To publicly humiliate the mother of your children, or someone you have been with that long(over 20 years) is like calling for an H-bomb to be dropped on her in the event that another man tries to start a relationship with her in future. I hope you'll take immediate steps to rectify the situation. I say this as one who's enjoyed several of your recordings on social media but who won't take them seriously anymore until you set things straight. Seriously, if a woman is doing anything you don't like, tell it to her while still married to her, not the public.

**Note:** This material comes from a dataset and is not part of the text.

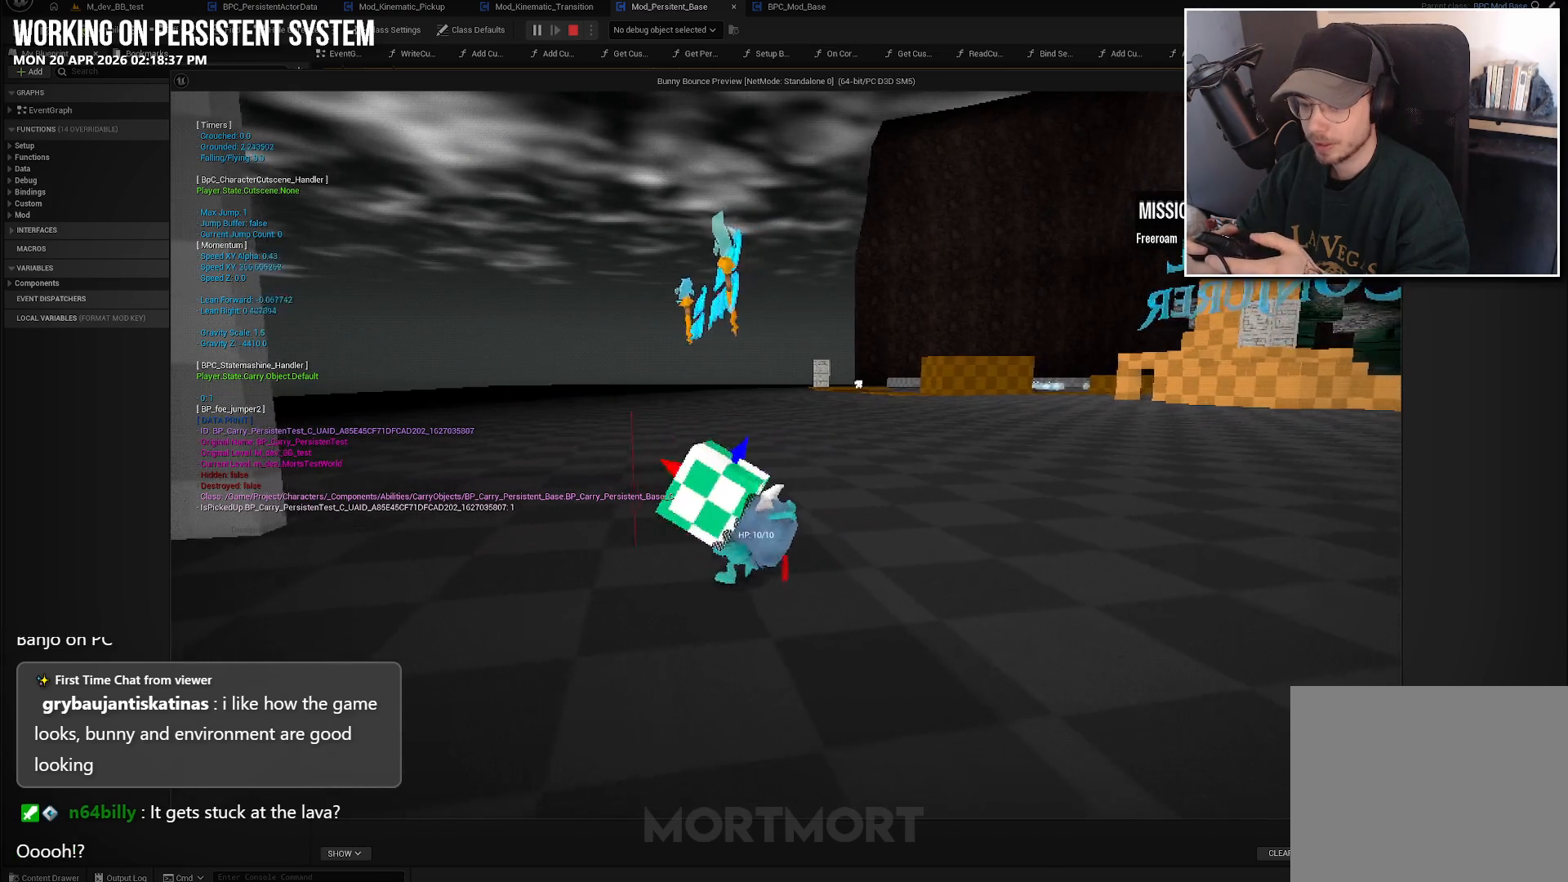
{"buttons": [], "left_stick": "center", "right_stick": "left", "events": [[33, "left_stick", "right"], [117, "right_stick", "left"], [250, "left_stick", "center"]]}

We all know that marriage isn't easy, and you have your reasons for getting another woman, and you don't need to justify yourself to anyone. There's nothing wrong with getting a second wife for those who wish to. I think that what has offended many (myself included) is that- we found your language against Ms.Teddy Naluswa Bugingo to be a rather supercilious and arrogant tone.
You also try give the impression that while many married men may have been grappling with these complex and emotionally difficult issues, you have the answer and can provide it in form of divorce and public humiliation, which seems extremely simplistic and casual to many of us, not to mention highly insensitive. It is that insensitivity that most rankles, and that has some urging the public to boycott your church, T.V. and other businesses.
I believe that such a boycott, either by followers/purchasers or advertisers, is certainly an appropriate response, and it is surely not (that dreaded word) censorship. With access to a public platform comes the necessity to test your views in the crucible of public opinion, and to live with the reaction of that public. We've heard, since we were small, that we should think before we speak, as what we say tends to affect others in one way or another.
Abbey Kibirige Semuwemba
"In tribute to the United Kingdom and the Republic of Uganda, two bastions of strength in a world filled with strife, discrimination, and terrorism."